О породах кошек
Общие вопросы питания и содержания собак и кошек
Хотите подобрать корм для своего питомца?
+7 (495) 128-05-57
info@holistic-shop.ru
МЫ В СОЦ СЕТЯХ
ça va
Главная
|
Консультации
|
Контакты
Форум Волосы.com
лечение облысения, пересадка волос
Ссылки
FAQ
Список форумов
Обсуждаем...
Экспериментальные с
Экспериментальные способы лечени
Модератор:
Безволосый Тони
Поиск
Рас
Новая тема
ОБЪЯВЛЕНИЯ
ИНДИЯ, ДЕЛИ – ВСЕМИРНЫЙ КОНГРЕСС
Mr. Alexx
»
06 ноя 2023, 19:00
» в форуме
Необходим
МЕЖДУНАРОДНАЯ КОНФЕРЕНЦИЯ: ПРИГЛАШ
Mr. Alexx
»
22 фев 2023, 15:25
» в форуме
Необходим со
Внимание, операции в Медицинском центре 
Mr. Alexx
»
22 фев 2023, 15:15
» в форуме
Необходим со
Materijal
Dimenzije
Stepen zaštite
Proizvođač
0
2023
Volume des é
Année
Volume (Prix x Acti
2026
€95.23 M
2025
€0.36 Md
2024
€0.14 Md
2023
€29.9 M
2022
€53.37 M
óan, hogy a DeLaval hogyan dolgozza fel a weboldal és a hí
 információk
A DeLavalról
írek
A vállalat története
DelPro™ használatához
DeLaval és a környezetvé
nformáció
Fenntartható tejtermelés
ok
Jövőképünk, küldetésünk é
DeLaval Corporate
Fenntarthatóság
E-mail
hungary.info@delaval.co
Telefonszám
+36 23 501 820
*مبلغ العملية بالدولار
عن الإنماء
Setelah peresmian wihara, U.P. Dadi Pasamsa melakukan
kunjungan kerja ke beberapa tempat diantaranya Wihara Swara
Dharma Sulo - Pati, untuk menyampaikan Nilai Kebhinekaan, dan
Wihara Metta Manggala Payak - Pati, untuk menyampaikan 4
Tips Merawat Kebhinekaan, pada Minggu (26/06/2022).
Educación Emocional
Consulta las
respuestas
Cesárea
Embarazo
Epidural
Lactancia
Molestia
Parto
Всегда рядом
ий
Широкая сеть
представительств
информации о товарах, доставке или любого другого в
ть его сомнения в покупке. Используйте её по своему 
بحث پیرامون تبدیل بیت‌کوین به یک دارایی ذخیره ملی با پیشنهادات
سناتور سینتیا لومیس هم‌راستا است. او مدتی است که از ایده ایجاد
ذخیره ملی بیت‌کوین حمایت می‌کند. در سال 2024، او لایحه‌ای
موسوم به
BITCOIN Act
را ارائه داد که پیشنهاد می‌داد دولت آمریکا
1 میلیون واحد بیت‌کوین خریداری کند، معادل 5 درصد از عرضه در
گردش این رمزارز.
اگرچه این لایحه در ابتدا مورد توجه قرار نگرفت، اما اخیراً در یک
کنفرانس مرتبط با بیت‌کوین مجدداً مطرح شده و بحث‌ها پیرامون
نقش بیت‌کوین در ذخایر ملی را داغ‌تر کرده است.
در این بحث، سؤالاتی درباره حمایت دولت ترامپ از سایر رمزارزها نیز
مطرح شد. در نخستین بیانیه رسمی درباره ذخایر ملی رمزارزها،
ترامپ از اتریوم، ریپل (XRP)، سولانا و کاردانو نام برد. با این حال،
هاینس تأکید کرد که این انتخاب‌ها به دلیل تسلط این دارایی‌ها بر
---
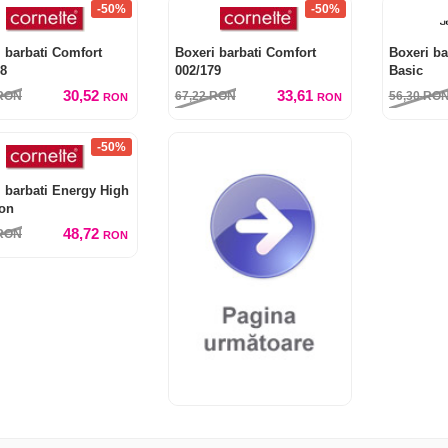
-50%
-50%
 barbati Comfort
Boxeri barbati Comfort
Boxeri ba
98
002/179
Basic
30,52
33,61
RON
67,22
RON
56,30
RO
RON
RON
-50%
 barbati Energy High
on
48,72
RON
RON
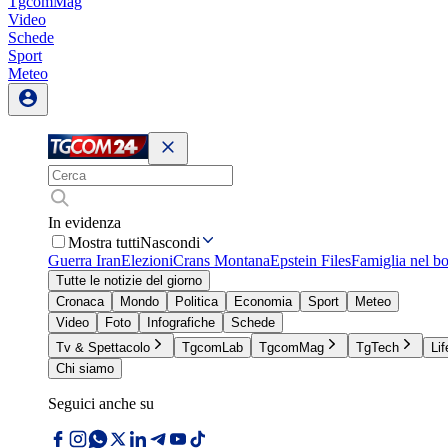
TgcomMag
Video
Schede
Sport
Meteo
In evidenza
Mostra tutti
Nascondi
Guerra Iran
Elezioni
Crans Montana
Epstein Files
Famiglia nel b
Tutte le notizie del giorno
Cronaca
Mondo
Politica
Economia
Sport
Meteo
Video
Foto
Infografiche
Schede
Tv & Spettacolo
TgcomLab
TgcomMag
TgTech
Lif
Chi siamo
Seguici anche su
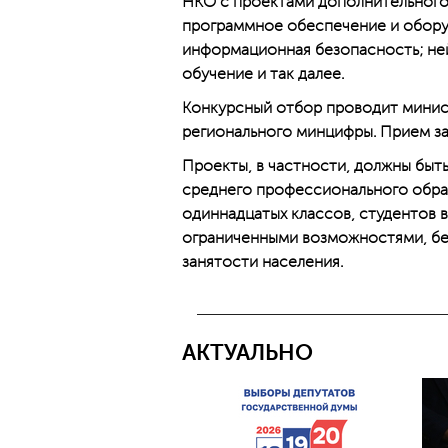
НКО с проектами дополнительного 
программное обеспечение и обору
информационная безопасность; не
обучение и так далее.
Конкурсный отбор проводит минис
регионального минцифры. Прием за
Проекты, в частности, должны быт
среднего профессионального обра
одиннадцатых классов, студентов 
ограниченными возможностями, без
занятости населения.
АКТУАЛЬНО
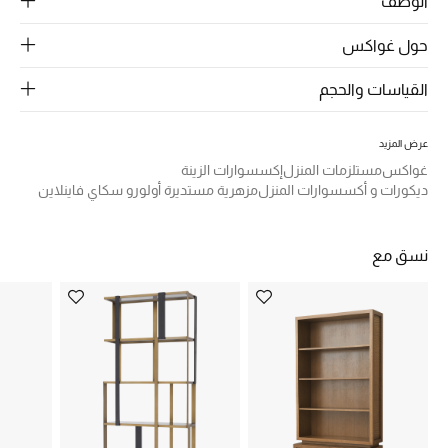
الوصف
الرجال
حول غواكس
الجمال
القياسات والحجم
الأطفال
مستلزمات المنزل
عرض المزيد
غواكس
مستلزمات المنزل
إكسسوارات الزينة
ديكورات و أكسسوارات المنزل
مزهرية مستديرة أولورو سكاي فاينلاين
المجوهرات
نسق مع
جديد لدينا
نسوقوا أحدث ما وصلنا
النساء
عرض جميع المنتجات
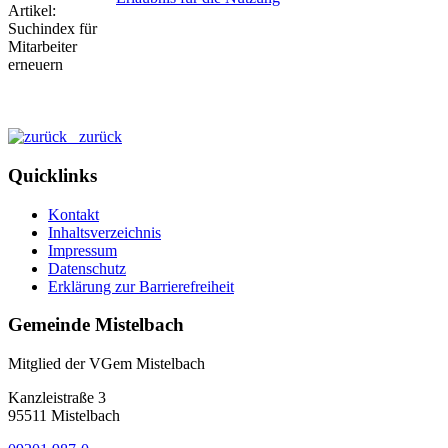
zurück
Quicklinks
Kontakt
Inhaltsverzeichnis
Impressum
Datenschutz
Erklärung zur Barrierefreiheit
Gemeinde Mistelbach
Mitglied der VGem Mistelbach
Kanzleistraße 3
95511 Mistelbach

## Exercise:
Copy out, word for word, the lines of the entries from the one containing "НКО с проектами дополнительного" through the one containing "занятости населения.", including both of those lines.

## Output for this task:
НКО с проектами дополнительного 
программное обеспечение и обору
информационная безопасность; не
обучение и так далее.
Конкурсный отбор проводит минис
регионального минцифры. Прием за
Проекты, в частности, должны быт
среднего профессионального обра
одиннадцатых классов, студентов 
ограниченными возможностями, без
занятости населения.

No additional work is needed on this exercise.